Boorman's skill lies in his ability to connect across a broad section of evidence, both musical and non-musical. In his analysis of the repertory of the Salzburg liturgy of the mid-Renaissance, he draws upon a collection of printed liturgical books from the diocese. Amongst his many astute observations he states that the technology to print red notes in a black notational framework may have influenced future printers such as Petrucci. In his comparison of editions published in Venice and Antwerp, Boorman reveals distinct contrasts in the perceived market and repertory: the northern printers tended to publish Protestant liturgical music, particularly Psalms, for the domestic market, while the Italians continued to produce more complex liturgical polyphony aimed at institutions and professionals. The secular market likewise showed contrast: the northerners liked mixed anthologies where the Italians printed single-composer volumes. Nor do the comparisons end there: Boorman's adroit musical analysis concludes that northern music was simpler than that of the Italians, suggesting a larger amateur market with less access to textbooks explaining the intricacies of notation.

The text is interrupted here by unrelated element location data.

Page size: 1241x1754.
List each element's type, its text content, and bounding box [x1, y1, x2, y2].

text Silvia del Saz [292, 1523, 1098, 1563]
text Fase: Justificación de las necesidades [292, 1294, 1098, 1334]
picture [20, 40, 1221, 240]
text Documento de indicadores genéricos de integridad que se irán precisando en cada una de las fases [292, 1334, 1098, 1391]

'Early Music Printing: Working for a Specialized Market' addresses many important issues pertinent to the perception, reception, and transmission of music printing in the Renaissance, including the importance of printing for the amateur musician. Boorman provides evidence to suggest that the influence upon amateurs may have been more limited than previously assumed. Another issue presented is the notion that a printed publication deliberately represented a skeletal version of the musical text, acting more as a universal mnemonic than as an authority. Boorman observes [End Page 203] that scribes at Padua and Casale Monferrato, copying from Petrucci and Antico publications in the 1520s, took great care to align syllables, suggesting that the information provided in the printed versions was not sufficient for performance. Petrucci or Antico would not have been surprised at such action: Boorman suggests that printers were similar to scribes in that their product reflected their own preferences. Printers' preferences are central to several articles in this collection, and Boorman reminds us that we must sometimes be wary of composer ascriptions in printed books. In 'Some Non-Conflicting Attributions, and some Newly Anonymous Compositions, from the Early Sixteenth Century', he analyses printers' working practices during the 1540s and shows how errors and assumptions could influence the practice of ascriptions. These practices were specific to music printing, caused by the majority of publications being compilations of several different composers' works and the need for running titles or headers to extend through various formes and gatherings. He argues that it was sometimes expedient for a printer to continue a 'running' ascription, particularly in anthologies where the headers were complex and he was unsure of authorship. Such practices suggest that it was sometimes convenient to ascribe anonymous pieces to the most popular composer in the anthology.